Artists, designers, and coffee lovers alike come together in this spacious showroom founded by Tamara Abukhadra, who I got to chat with on the significance of such a place and the crucial role it plays in cultivating knowledge and awareness about the fashion industry in Jeddah. Homegrown Market gives designers a physical platform to showcase their work; one that never existed before in the city.
For many reasons Dubai has claimed the reigning title of ‘Fashion Capital’ in our region – the MENA. This insight holds true for now, due to the vast majority of photographers, designers, and moguls of the industry moving to this business hub in order to be, for like of a better phrase, in the eye of the storm.
Having collated a roster of the region’s best talents, not to mention being the home base for reputable publications, such as Vogue Arabia and Harper’s Bazaar Arabia, Dubai seems to have the current lead.
However, there are several cities in the region, Jeddah included, hosting just as much talent and buying power, which have yet to be truly uncovered.
Upcoming brands like Jordan’s Tania George, Egypt’s OKHTEIN or Saudi Arabia’s Arwa Al Banawi are proving that the Middle Eastern designer has something very novel to add to the fashion scene.
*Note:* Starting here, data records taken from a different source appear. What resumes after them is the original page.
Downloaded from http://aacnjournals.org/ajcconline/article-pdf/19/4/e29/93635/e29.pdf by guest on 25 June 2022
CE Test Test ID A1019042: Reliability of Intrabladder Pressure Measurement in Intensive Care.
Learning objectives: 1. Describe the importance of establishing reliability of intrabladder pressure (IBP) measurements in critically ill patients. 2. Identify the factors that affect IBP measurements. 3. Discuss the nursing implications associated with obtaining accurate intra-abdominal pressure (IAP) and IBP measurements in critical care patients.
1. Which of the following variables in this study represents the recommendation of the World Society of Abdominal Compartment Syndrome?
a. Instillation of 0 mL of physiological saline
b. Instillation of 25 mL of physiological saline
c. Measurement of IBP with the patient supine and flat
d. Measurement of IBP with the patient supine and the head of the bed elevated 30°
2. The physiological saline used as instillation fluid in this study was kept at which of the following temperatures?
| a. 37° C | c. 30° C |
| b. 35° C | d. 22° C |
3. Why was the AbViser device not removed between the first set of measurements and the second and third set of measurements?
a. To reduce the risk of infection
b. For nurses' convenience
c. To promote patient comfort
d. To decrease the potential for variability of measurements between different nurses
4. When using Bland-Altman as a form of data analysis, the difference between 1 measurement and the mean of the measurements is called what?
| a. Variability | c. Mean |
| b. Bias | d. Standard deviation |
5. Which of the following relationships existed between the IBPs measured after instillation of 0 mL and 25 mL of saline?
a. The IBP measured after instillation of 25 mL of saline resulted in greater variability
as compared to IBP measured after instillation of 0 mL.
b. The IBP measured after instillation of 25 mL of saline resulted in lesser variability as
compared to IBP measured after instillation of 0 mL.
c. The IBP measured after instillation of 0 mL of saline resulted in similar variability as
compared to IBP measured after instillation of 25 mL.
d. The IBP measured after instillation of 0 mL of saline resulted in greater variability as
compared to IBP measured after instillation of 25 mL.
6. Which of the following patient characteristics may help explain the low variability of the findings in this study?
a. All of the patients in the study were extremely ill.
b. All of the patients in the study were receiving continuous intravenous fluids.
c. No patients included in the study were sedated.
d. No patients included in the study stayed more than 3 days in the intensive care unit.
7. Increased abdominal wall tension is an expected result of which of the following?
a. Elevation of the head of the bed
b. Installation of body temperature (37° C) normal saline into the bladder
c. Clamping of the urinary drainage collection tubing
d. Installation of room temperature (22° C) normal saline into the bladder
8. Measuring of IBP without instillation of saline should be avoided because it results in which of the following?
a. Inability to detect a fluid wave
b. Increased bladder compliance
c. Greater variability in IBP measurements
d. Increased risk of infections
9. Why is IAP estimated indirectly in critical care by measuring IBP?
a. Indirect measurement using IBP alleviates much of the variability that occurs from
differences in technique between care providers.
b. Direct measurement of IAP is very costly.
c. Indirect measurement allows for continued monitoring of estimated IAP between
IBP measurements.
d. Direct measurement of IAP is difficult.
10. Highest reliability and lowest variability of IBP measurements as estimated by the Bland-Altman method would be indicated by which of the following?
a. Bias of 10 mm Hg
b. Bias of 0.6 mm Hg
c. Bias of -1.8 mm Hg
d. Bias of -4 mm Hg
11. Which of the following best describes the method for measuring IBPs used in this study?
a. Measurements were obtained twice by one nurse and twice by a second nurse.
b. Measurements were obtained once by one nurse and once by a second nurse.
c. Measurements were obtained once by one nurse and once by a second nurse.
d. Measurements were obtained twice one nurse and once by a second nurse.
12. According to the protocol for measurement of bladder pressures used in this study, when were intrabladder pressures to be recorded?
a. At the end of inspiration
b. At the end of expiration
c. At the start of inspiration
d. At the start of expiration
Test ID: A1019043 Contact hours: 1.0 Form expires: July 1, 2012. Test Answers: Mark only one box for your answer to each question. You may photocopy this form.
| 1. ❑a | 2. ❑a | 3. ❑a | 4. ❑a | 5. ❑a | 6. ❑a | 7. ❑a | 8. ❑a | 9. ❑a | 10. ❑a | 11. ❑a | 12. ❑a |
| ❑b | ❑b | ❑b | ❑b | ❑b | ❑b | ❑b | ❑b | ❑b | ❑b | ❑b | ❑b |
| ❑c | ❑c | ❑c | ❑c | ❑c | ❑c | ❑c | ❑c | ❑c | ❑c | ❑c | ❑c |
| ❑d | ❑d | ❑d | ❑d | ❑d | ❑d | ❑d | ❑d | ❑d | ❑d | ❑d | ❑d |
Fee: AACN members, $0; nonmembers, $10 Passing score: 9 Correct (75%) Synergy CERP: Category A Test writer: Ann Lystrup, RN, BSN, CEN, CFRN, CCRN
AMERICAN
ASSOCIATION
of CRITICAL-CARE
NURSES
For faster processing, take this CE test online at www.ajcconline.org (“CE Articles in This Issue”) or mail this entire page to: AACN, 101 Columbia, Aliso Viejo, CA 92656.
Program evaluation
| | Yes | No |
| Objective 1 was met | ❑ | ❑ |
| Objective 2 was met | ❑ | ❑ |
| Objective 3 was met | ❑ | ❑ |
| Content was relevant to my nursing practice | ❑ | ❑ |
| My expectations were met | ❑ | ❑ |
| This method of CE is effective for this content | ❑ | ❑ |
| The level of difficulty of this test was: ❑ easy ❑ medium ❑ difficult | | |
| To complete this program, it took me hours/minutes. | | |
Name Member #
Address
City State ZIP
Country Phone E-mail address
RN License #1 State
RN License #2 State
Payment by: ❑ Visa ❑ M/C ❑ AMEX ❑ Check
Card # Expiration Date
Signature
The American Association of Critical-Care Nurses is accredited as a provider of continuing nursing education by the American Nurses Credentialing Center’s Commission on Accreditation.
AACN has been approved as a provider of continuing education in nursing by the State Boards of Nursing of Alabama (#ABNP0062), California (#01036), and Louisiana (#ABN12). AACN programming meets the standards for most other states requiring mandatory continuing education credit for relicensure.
These are the brands and clothes that will represent a revolutionary generation for fashion in the Middle East, one that cherishes its culture and hones in on its essence by translating it into creative expression.
Stereotypes are slowly being demolished one by one in Saudi Arabia due to radical reforms such as women being allowed to drive this year, cinema theaters reopening for the first time in 35 years, and cross gender mingling in public spaces being normalized for the first time ever by societal laws.
Fashion is an industry rooted in the avant-garde, and driven by change and freedom of expression. Jeddah, being the most liberal city in Saudi Arabia, seems to be making the most out of recent reforms and riding the waves of change straight to the finish line. Stereotypes can be deceiving, and one by one members of the art and fashion community in this underestimated city are making headlines and putting Jeddah under the radar.